Quote all of the data that follows exactly as written, skipping the images.

-- Opening Marker --

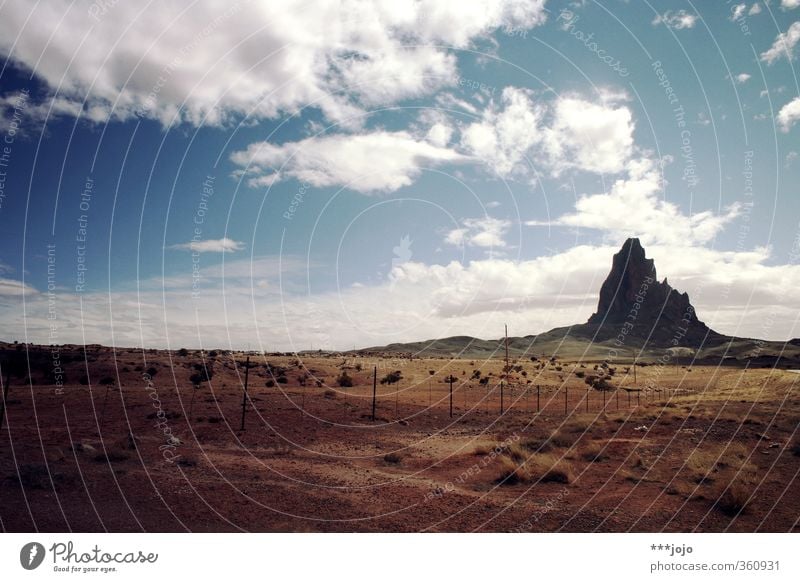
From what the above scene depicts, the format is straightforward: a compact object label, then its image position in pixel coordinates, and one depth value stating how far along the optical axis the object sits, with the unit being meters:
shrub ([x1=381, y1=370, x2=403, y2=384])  55.75
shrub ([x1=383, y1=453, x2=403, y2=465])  19.66
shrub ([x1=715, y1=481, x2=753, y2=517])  13.47
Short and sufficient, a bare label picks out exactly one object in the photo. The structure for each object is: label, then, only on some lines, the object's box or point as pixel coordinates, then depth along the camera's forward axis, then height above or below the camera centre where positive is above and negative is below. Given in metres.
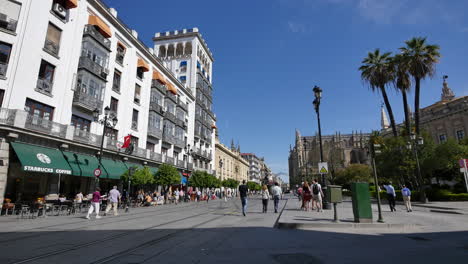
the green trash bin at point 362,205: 9.09 -0.59
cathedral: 100.14 +16.65
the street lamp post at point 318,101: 17.17 +5.79
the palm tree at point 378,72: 30.36 +13.91
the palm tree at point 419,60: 26.83 +13.33
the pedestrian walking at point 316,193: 14.94 -0.28
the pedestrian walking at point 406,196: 15.32 -0.41
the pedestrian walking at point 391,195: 15.73 -0.38
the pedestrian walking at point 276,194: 15.47 -0.37
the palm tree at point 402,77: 27.92 +12.20
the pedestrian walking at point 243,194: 13.77 -0.34
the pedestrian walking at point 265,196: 15.29 -0.50
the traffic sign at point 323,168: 15.10 +1.18
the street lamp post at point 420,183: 22.48 +0.55
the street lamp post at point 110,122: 23.99 +6.08
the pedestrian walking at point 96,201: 13.26 -0.77
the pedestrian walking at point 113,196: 14.61 -0.55
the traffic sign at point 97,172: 16.47 +0.88
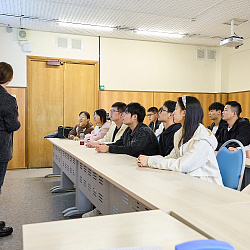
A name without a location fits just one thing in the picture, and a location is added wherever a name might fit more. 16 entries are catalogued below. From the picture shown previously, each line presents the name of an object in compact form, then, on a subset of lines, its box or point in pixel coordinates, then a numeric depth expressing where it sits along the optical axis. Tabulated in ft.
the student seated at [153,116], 20.53
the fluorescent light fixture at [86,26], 20.03
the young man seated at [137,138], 10.32
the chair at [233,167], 7.47
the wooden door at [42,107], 21.91
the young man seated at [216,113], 16.74
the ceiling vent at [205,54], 26.35
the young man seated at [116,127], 13.20
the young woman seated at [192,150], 6.81
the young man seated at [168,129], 10.48
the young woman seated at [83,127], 19.53
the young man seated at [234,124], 13.12
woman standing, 8.42
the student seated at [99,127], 16.38
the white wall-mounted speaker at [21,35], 21.07
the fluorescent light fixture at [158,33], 22.02
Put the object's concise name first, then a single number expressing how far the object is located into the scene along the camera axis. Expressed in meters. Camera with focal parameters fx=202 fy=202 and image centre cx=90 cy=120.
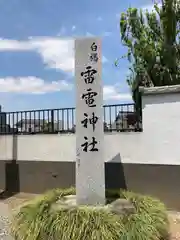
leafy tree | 5.49
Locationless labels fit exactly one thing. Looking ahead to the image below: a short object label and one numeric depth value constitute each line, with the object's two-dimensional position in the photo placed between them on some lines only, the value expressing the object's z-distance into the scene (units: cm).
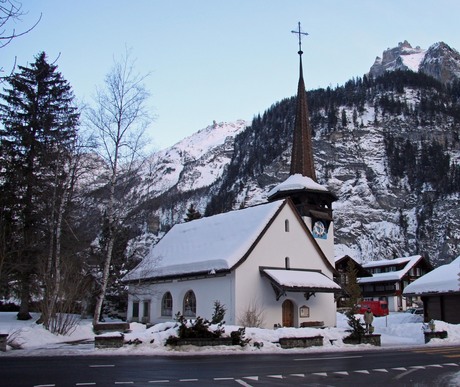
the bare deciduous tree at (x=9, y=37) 707
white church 2856
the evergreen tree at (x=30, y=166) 2942
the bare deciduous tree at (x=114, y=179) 2377
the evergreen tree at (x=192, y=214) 5784
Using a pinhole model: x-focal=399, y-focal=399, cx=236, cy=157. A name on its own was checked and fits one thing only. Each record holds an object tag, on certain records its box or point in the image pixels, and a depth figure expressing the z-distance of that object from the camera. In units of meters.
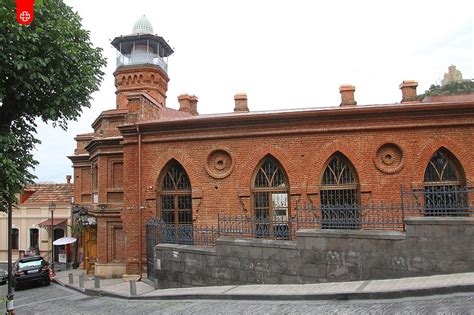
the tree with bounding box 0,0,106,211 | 7.96
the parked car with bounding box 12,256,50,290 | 18.95
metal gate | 13.35
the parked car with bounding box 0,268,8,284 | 22.38
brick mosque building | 12.98
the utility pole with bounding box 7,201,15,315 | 9.63
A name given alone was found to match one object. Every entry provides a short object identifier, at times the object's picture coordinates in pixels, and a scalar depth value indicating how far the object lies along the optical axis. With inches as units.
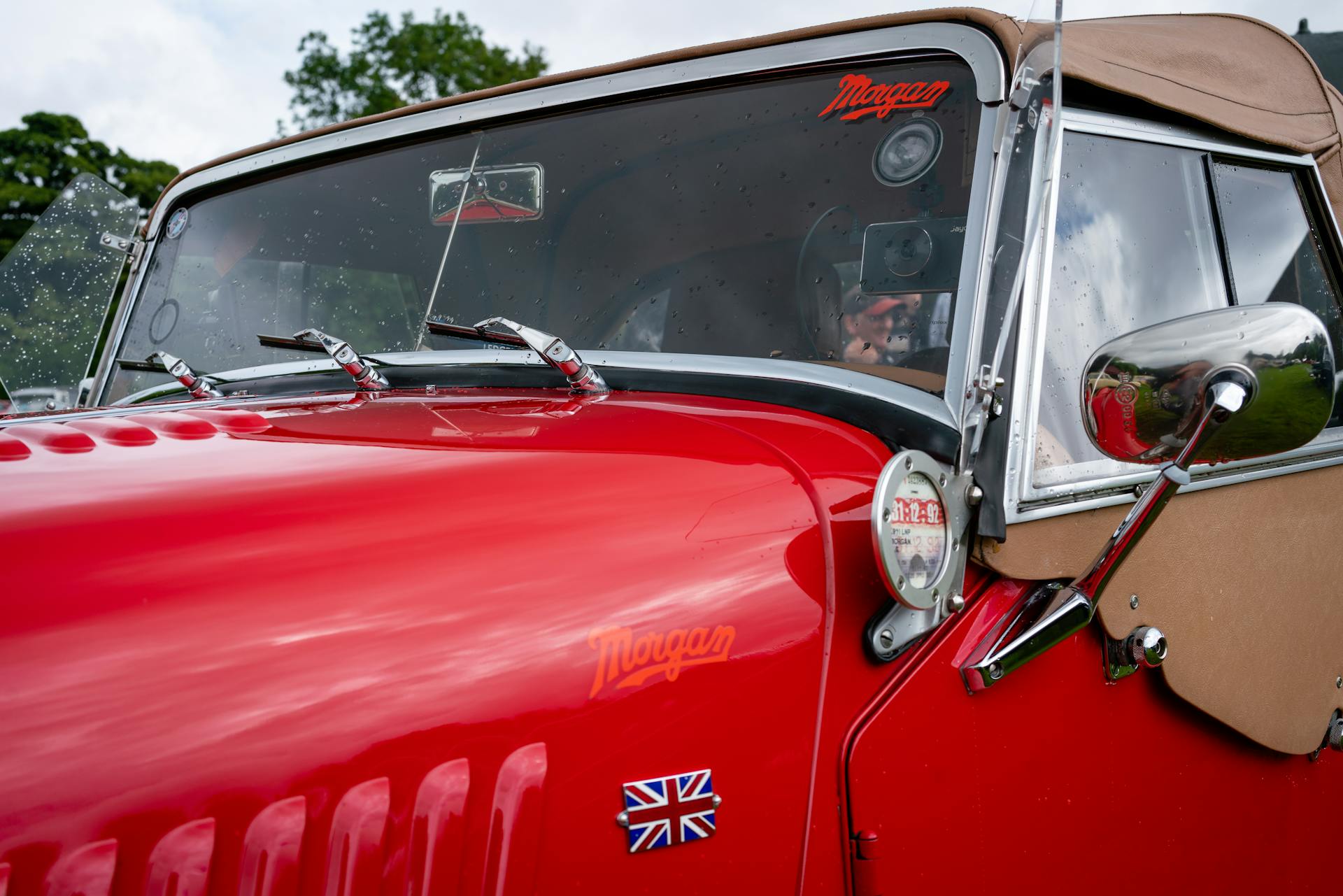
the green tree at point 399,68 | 1043.9
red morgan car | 39.6
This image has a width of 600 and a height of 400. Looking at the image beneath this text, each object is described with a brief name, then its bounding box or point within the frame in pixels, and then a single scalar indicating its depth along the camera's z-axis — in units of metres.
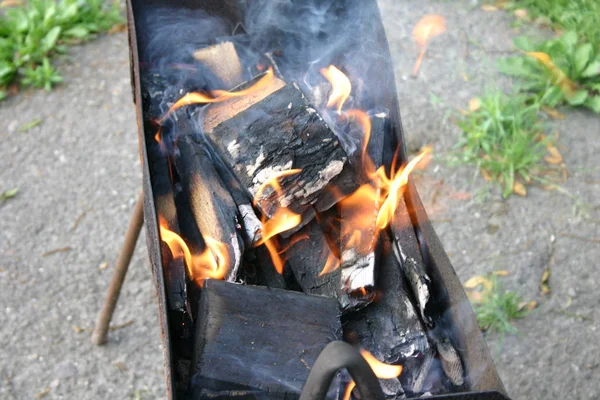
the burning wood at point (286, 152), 1.77
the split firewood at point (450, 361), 1.56
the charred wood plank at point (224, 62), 2.18
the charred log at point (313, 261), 1.74
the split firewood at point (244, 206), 1.77
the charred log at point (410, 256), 1.66
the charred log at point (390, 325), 1.61
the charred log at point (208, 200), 1.71
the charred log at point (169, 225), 1.60
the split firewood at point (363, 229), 1.67
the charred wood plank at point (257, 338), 1.45
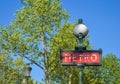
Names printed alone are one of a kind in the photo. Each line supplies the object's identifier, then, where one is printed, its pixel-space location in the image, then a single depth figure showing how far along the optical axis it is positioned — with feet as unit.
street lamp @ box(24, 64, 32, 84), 69.92
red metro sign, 35.40
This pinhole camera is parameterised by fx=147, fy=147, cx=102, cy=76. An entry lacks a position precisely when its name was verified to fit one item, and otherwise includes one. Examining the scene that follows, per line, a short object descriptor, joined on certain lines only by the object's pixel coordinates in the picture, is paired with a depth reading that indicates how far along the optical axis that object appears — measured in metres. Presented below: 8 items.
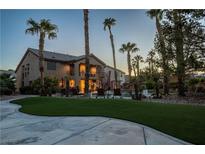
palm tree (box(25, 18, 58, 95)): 12.21
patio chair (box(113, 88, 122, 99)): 9.50
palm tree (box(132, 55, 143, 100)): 17.10
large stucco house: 16.02
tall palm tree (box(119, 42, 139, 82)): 22.26
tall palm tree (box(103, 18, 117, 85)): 17.55
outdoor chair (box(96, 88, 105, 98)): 9.88
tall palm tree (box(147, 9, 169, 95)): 7.42
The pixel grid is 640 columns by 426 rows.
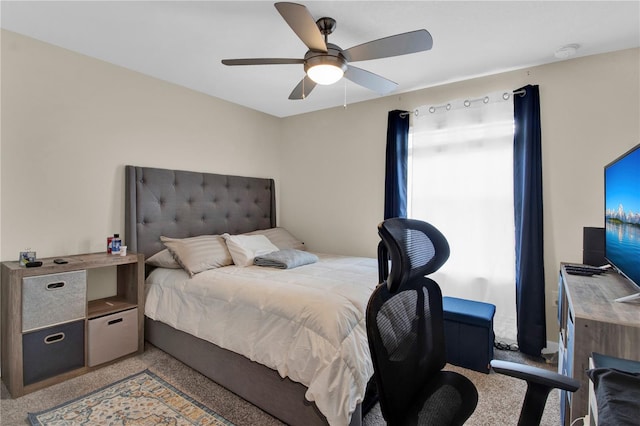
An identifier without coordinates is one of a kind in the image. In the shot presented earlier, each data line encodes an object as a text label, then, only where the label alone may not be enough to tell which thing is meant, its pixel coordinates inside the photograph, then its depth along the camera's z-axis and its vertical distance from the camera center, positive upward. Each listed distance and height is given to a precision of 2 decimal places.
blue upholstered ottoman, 2.35 -0.97
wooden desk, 1.12 -0.45
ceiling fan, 1.58 +0.95
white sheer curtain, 2.79 +0.18
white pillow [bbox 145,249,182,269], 2.74 -0.44
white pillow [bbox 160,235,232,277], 2.64 -0.37
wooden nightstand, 2.00 -0.82
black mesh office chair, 0.99 -0.50
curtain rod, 2.68 +1.03
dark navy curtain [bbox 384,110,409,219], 3.29 +0.50
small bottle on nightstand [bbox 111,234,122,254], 2.56 -0.29
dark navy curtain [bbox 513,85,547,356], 2.60 -0.19
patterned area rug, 1.82 -1.23
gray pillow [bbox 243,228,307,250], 3.57 -0.33
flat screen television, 1.42 -0.02
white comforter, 1.58 -0.68
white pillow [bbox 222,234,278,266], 2.88 -0.36
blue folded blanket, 2.72 -0.44
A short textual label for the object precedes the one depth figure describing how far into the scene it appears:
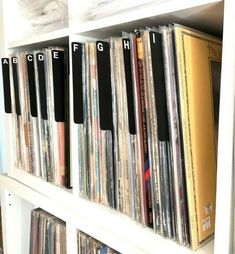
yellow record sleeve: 0.55
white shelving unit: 0.48
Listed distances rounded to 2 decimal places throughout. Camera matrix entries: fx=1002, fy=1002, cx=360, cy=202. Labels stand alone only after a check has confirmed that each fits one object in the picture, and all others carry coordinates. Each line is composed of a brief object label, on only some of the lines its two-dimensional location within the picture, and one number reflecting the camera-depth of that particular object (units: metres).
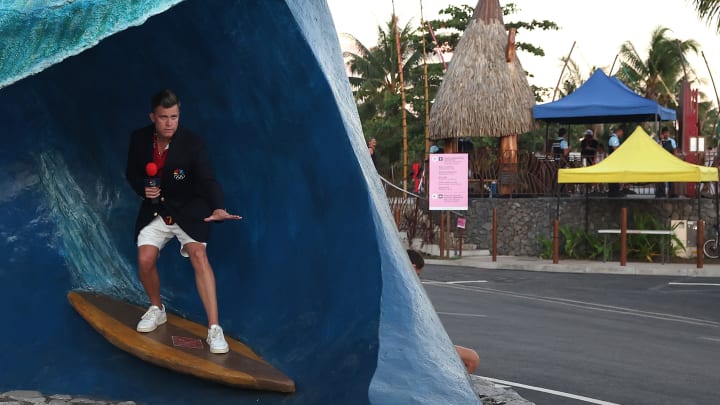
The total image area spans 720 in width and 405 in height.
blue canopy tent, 24.42
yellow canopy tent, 20.19
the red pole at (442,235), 22.19
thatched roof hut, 26.44
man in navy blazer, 4.92
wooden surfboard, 4.65
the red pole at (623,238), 20.36
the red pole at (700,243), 19.77
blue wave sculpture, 4.59
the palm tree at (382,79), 48.91
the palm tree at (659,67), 52.12
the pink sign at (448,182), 20.27
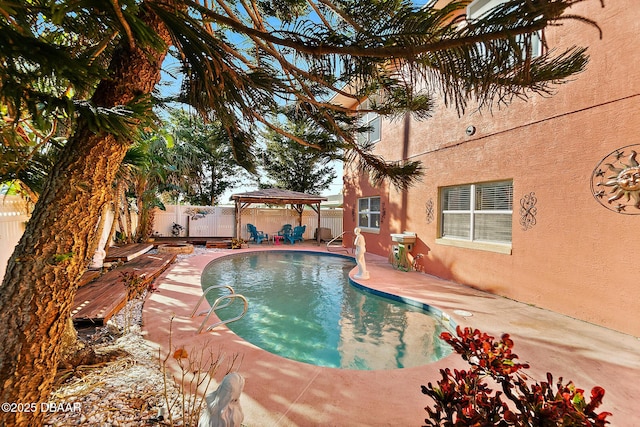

-- Closing Marker --

Response:
From what the above scene depicts, the format is straightforward: a compact object label, then its image position in pixel coordinates, and one depth value stating how far along the optical axis the object sits, with the unit being meters:
shrub ([x1=381, y1=370, x2=403, y2=384])  55.75
shrub ([x1=383, y1=453, x2=403, y2=465])  19.66
shrub ([x1=715, y1=481, x2=753, y2=517])  13.47
Short and sufficient, a bare label picks out exactly one object in the photo. The structure for each object is: label, then, only on some lines, the object's box or point as pixel coordinates, then depth along the camera's forward axis, then height above or below the camera centre where positive is above and negative is below. Given in metres.
the green trash bin at point 362,205: 9.09 -0.59
cathedral: 100.14 +16.65
the street lamp post at point 318,101: 17.17 +5.79
the palm tree at point 378,72: 30.36 +13.91
the palm tree at point 419,60: 26.83 +13.33
the pedestrian walking at point 316,193: 14.94 -0.28
the pedestrian walking at point 406,196: 15.32 -0.41
the pedestrian walking at point 391,195: 15.73 -0.38
the pedestrian walking at point 276,194: 15.47 -0.37
the palm tree at point 402,77: 27.92 +12.20
the pedestrian walking at point 243,194: 13.77 -0.34
the pedestrian walking at point 265,196: 15.29 -0.50
the traffic sign at point 323,168: 15.10 +1.18
the street lamp post at point 420,183: 22.48 +0.55
the street lamp post at point 110,122: 23.99 +6.08
the pedestrian walking at point 96,201: 13.26 -0.77
the pedestrian walking at point 113,196: 14.61 -0.55
the traffic sign at point 97,172: 16.47 +0.88
A name without a location fits just one thing in the picture, and a location is added wherever a name might fit more. 16 entries are catalogued below. From the picture shown previously, each line presents the name of an object in compact form, then, on a subset of lines, its box or point in pixel coordinates, then a numeric depth expressing where it sits along the optical axis. Tabulated in ft.
the student seated at [153,116], 20.53
the fluorescent light fixture at [86,26], 20.03
the young man seated at [137,138], 10.32
the chair at [233,167], 7.47
the wooden door at [42,107], 21.91
the young man seated at [216,113], 16.74
the ceiling vent at [205,54], 26.35
the young man seated at [116,127], 13.20
the young woman seated at [192,150], 6.81
the young man seated at [168,129], 10.48
the young woman seated at [83,127], 19.53
the young man seated at [234,124], 13.12
woman standing, 8.42
the student seated at [99,127], 16.38
the white wall-mounted speaker at [21,35], 21.07
the fluorescent light fixture at [158,33], 22.02
Put the object's concise name first, then a single number expressing how far the object is located into the scene along the camera axis. Expressed in meters. Camera with focal parameters fx=202 fy=202 and image centre cx=90 cy=120.
leafy tree | 5.49
Locationless labels fit exactly one thing. Looking ahead to the image below: a short object label and one numeric depth value constitute each line, with the object's two-dimensional position in the photo placed between them on some lines only, the value expressing the object's z-distance into the scene (units: cm).
the bare deciduous tree at (x=9, y=37) 707
white church 2856
the evergreen tree at (x=30, y=166) 2942
the bare deciduous tree at (x=114, y=179) 2377
the evergreen tree at (x=192, y=214) 5784
Using a pinhole model: x-focal=399, y-focal=399, cx=236, cy=157. A name on its own was checked and fits one thing only. Each record holds an object tag, on certain records its box or point in the image pixels, and a depth figure expressing the z-distance of that object from the camera. In units of meters.
the tree with bounding box 0,0,106,211 | 7.96
the parked car with bounding box 12,256,50,290 | 18.95
metal gate | 13.35
the parked car with bounding box 0,268,8,284 | 22.38
brick mosque building | 12.98
the utility pole with bounding box 7,201,15,315 | 9.63
A name given alone was found to match one object. Every entry provides a short object identifier, at times the object's picture coordinates in pixels, and a scalar depth value indicating how far the object lies along the optical axis. With inches as units.
the green tree at point 399,68 | 1043.9
red morgan car | 39.6
This image has a width of 600 and a height of 400. Looking at the image beneath this text, each object is described with a brief name, then its bounding box or point within the frame in pixels, and then a single scalar indicating its depth along the camera's z-axis — in units of metres.
the burning wood at point (286, 152), 1.77
the split firewood at point (450, 361), 1.56
the charred wood plank at point (224, 62), 2.18
the charred log at point (313, 261), 1.74
the split firewood at point (244, 206), 1.77
the charred log at point (410, 256), 1.66
the charred log at point (390, 325), 1.61
the charred log at point (208, 200), 1.71
the charred log at point (169, 225), 1.60
the split firewood at point (363, 229), 1.67
the charred wood plank at point (257, 338), 1.45
Names printed alone are one of a kind in the photo. Each line supplies the object's identifier, then, where one is printed, its pixel-space location in the image, then a single depth figure showing how far along the optical axis it is positioned — with feet as unit.
street lamp @ box(24, 64, 32, 84), 69.92
red metro sign, 35.40
This pinhole camera is parameterised by fx=147, fy=147, cx=102, cy=76. An entry lacks a position precisely when its name was verified to fit one item, and otherwise includes one. Examining the scene that follows, per line, a short object descriptor, joined on certain lines only by the object's pixel coordinates in the picture, is paired with a depth reading that indicates how far along the optical axis that object appears — measured in metres. Presented below: 8 items.
palm tree (box(25, 18, 58, 95)): 12.21
patio chair (box(113, 88, 122, 99)): 9.50
palm tree (box(132, 55, 143, 100)): 17.10
large stucco house: 16.02
tall palm tree (box(119, 42, 139, 82)): 22.26
tall palm tree (box(103, 18, 117, 85)): 17.55
outdoor chair (box(96, 88, 105, 98)): 9.88
tall palm tree (box(147, 9, 169, 95)): 7.42
The pixel grid is 640 columns by 426 rows.
An identifier without coordinates is one of a kind in the image. In the shot presented earlier, each data line encodes an object as a text label, then, only where the label alone may not be enough to tell which thing is meant, its pixel coordinates inside the photograph, then its depth along the camera's z-axis and its vertical distance from the camera center, positive upward. Each listed distance and height is given to a precision of 2 decimal places.
blue upholstered ottoman, 2.35 -0.97
wooden desk, 1.12 -0.45
ceiling fan, 1.58 +0.95
white sheer curtain, 2.79 +0.18
white pillow [bbox 145,249,182,269], 2.74 -0.44
white pillow [bbox 160,235,232,277], 2.64 -0.37
wooden nightstand, 2.00 -0.82
black mesh office chair, 0.99 -0.50
curtain rod, 2.68 +1.03
dark navy curtain [bbox 384,110,409,219], 3.29 +0.50
small bottle on nightstand [bbox 111,234,122,254], 2.56 -0.29
dark navy curtain [bbox 513,85,547,356], 2.60 -0.19
patterned area rug, 1.82 -1.23
gray pillow [bbox 243,228,307,250], 3.57 -0.33
flat screen television, 1.42 -0.02
white comforter, 1.58 -0.68
white pillow [bbox 222,234,278,266], 2.88 -0.36
blue folded blanket, 2.72 -0.44
A short textual label for the object precedes the one depth figure describing how far into the scene it appears:
yellow record sleeve: 0.55
white shelving unit: 0.48
Listed distances rounded to 2 decimal places throughout. Camera matrix entries: fx=1002, fy=1002, cx=360, cy=202. Labels stand alone only after a check has confirmed that each fits one object in the picture, and all others carry coordinates. Each line is composed of a brief object label, on only some of the lines its two-dimensional location within the picture, and one number reflecting the camera-depth of that particular object (units: metres).
The total image area spans 720 in width and 405 in height.
blue canopy tent, 24.42
yellow canopy tent, 20.19
the red pole at (442,235), 22.19
thatched roof hut, 26.44
man in navy blazer, 4.92
wooden surfboard, 4.65
the red pole at (623,238), 20.36
the red pole at (700,243), 19.77
blue wave sculpture, 4.59
the palm tree at (382,79), 48.91
the palm tree at (659,67), 52.12
the pink sign at (448,182), 20.27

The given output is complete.